[[ EXERCISE MATERIAL open ]]

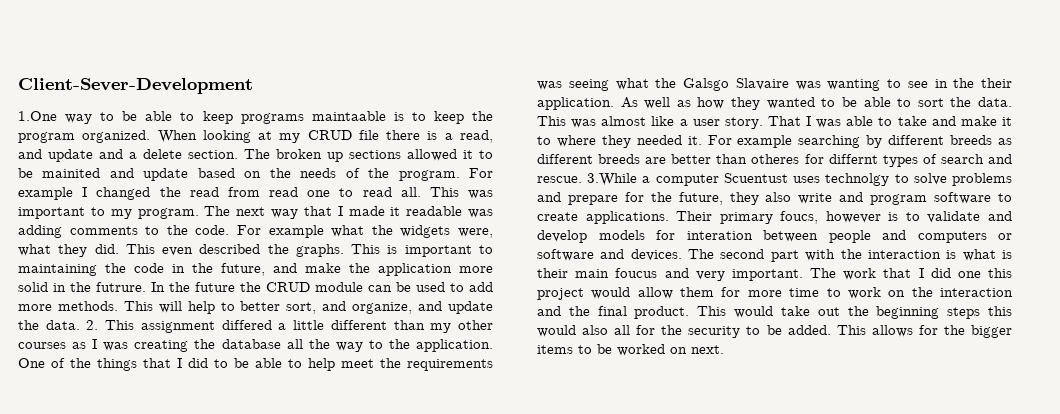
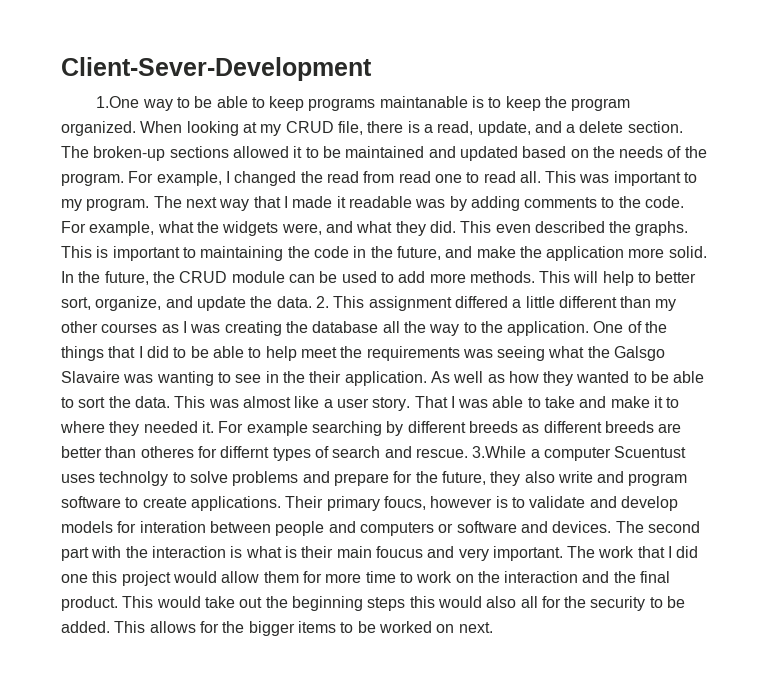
[311,111,386,121] maintaable -> [379,96,468,108] maintanable
[358,130,379,140] file -> [337,121,363,135] file,
[18,149,93,162] and update -> [477,121,531,136] update,
[276,149,343,162] broken up -> [93,146,166,161] broken-up
[42,168,189,181] mainited and update -> [345,146,518,161] maintained and updated
[18,187,73,200] example -> [156,171,222,186] example,
(493, 213) none -> [449,196,467,211] by
[268,225,324,238] example -> [89,221,155,236] example,
(494, 233) none -> [325,221,353,233] and
[18,282,146,292] solid in the futrure. -> [668,246,707,258] solid.
[195,282,235,292] future -> [104,271,149,285] future,
[322,301,347,311] and -> (91, 303) none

[[ EXERCISE MATERIAL closed ]]

TASK REQUIREMENTS: Print every entry above verbatim but drop the images.

TASK RESPONSE:
[311,111,386,121] maintaable -> [379,96,468,108] maintanable
[358,130,379,140] file -> [337,121,363,135] file,
[18,149,93,162] and update -> [477,121,531,136] update,
[276,149,343,162] broken up -> [93,146,166,161] broken-up
[42,168,189,181] mainited and update -> [345,146,518,161] maintained and updated
[18,187,73,200] example -> [156,171,222,186] example,
(493, 213) none -> [449,196,467,211] by
[268,225,324,238] example -> [89,221,155,236] example,
(494, 233) none -> [325,221,353,233] and
[18,282,146,292] solid in the futrure. -> [668,246,707,258] solid.
[195,282,235,292] future -> [104,271,149,285] future,
[322,301,347,311] and -> (91, 303) none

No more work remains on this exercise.